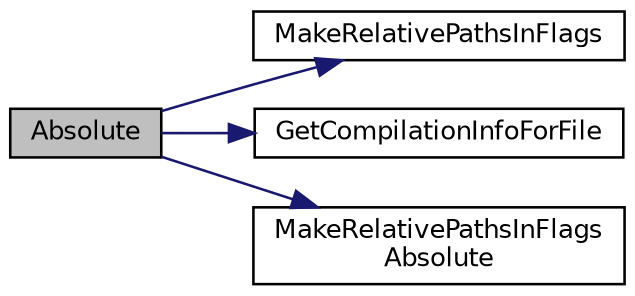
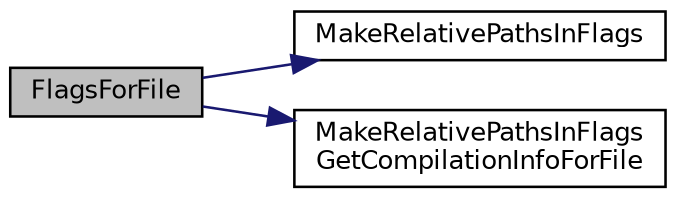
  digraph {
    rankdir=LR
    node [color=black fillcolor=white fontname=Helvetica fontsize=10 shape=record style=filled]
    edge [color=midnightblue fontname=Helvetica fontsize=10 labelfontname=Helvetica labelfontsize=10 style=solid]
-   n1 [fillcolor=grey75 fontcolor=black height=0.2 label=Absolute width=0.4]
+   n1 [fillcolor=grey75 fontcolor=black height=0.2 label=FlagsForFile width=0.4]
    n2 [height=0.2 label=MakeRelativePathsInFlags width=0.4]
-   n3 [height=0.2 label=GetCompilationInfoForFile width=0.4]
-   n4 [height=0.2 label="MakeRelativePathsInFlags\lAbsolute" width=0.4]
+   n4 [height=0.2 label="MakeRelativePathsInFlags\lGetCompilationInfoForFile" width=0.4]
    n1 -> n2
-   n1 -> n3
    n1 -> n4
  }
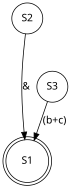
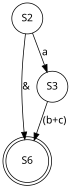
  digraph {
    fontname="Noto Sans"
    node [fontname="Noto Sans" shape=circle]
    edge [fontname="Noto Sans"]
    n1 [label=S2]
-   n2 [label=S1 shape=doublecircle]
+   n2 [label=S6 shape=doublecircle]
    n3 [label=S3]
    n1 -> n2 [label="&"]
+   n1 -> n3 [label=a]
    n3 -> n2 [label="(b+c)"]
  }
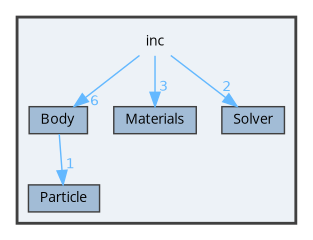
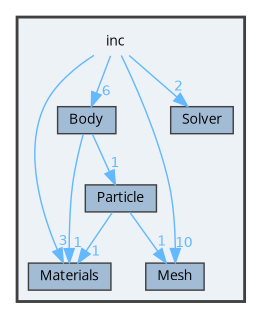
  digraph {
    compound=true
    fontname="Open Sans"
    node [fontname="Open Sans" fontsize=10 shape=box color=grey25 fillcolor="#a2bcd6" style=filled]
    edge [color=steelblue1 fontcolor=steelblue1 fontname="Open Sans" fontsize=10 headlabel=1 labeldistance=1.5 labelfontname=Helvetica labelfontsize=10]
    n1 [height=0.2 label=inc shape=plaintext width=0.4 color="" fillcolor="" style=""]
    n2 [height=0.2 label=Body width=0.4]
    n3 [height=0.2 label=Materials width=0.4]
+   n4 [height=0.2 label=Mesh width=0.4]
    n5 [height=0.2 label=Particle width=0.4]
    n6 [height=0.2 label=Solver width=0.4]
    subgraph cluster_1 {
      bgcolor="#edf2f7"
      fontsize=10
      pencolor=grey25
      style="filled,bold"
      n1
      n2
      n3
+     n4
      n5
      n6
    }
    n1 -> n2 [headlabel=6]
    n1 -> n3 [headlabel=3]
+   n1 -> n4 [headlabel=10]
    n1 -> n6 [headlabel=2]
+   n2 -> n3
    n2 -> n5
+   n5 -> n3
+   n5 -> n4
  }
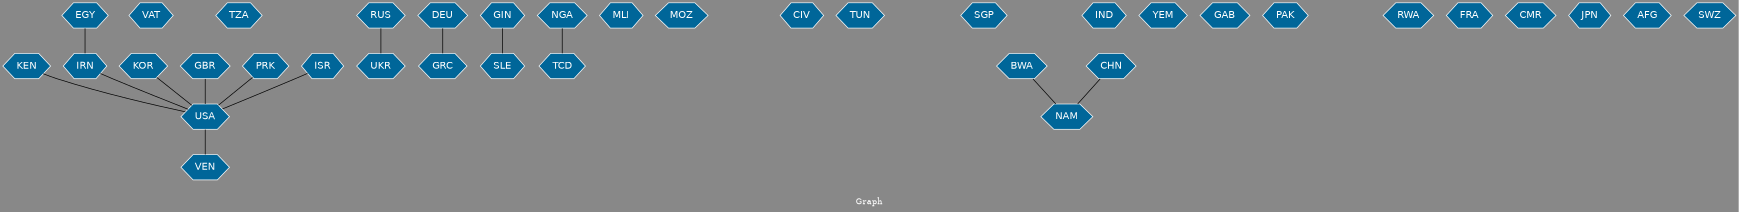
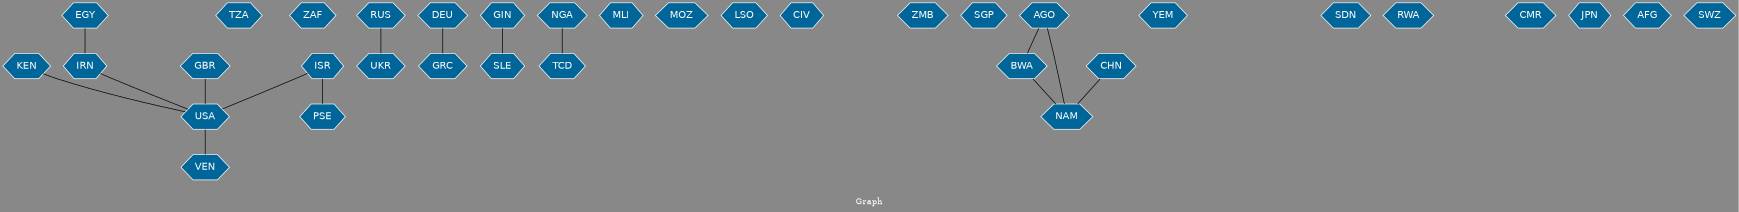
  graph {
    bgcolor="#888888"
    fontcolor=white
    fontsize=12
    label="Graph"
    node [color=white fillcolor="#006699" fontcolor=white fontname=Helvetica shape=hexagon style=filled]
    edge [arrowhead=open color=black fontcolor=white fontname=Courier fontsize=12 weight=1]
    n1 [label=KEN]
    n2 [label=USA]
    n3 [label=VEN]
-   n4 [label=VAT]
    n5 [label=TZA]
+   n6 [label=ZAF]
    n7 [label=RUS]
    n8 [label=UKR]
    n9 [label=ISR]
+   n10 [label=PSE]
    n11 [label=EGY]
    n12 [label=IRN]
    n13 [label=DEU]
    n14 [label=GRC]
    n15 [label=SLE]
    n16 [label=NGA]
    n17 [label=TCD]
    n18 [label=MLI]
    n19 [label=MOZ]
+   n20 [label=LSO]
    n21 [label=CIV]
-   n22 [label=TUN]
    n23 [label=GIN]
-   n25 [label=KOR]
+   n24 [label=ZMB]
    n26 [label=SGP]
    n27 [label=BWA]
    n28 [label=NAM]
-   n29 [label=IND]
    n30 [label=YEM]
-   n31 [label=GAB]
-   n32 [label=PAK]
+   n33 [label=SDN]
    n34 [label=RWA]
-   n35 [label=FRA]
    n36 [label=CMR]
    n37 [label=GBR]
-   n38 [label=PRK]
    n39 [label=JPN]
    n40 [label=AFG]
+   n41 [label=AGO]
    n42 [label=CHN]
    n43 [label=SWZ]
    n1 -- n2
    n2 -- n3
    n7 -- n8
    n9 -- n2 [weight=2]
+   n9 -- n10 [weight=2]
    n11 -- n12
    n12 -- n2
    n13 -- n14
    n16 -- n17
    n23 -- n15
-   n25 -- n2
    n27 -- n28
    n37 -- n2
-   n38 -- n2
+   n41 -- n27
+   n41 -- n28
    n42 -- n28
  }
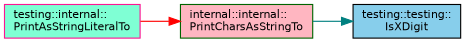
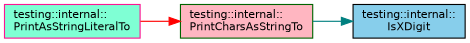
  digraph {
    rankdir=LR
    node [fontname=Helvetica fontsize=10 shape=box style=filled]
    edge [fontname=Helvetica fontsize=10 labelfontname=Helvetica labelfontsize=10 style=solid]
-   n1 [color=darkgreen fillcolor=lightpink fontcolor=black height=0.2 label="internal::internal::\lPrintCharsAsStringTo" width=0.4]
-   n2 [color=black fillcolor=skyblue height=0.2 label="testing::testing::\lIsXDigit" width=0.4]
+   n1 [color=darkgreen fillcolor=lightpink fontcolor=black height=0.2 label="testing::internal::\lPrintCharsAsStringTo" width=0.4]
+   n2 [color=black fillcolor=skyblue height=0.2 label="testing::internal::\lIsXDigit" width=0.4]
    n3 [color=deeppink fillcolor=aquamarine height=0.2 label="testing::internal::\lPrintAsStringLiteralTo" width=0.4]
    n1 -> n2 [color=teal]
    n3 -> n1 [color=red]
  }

----------

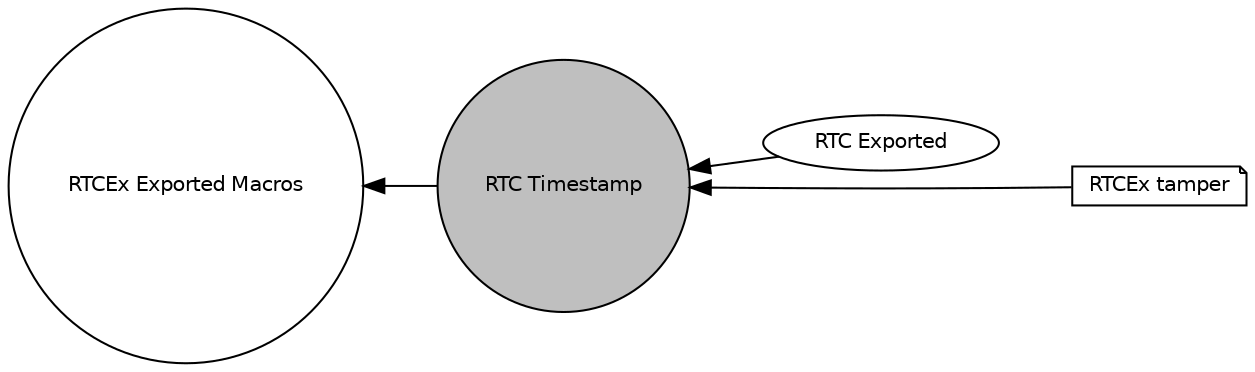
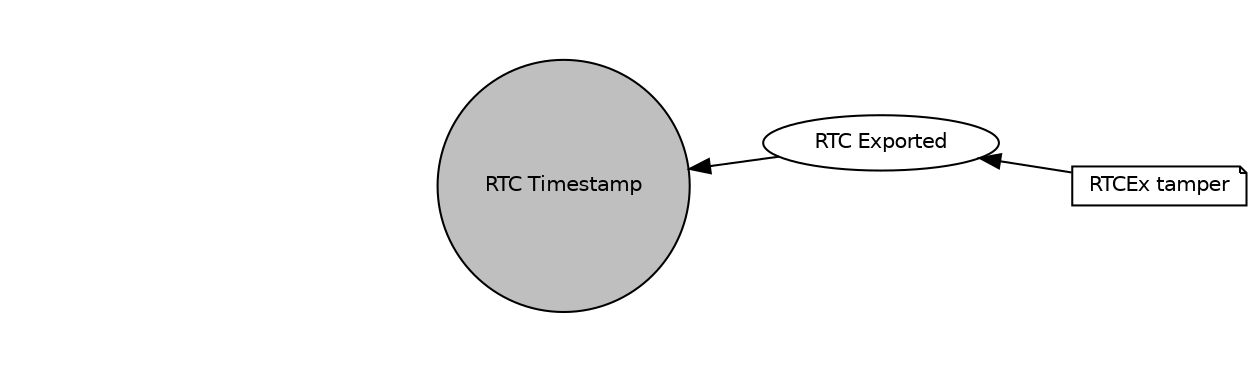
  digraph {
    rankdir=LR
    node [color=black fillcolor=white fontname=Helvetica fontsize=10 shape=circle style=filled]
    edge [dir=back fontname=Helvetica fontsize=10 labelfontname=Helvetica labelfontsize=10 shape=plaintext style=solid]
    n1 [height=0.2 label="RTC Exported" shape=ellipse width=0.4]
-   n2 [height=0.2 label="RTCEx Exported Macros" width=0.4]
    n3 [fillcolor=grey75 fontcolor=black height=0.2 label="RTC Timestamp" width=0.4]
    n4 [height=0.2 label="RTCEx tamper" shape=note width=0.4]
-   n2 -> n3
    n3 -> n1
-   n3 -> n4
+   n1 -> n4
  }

----------

Extract every line in the material above that contains the string "node". Match case, so only that exact capitalization counts.

• _TASK OUTPUT_:
    node [color=black fillcolor=white fontname=Helvetica fontsize=10 shape=record style=filled]
    node [fontname="Noto Sans" shape=circle]
    node [fontname="Open Sans" fontsize=10 shape=box color=grey25 fillcolor="#a2bcd6" style=filled]
    node [color=white fillcolor="#006699" fontcolor=white fontname=Helvetica shape=hexagon style=filled]
    node [fontname=Helvetica fontsize=10 shape=box style=filled]
    node [color=black fillcolor=white fontname=Helvetica fontsize=10 shape=circle style=filled]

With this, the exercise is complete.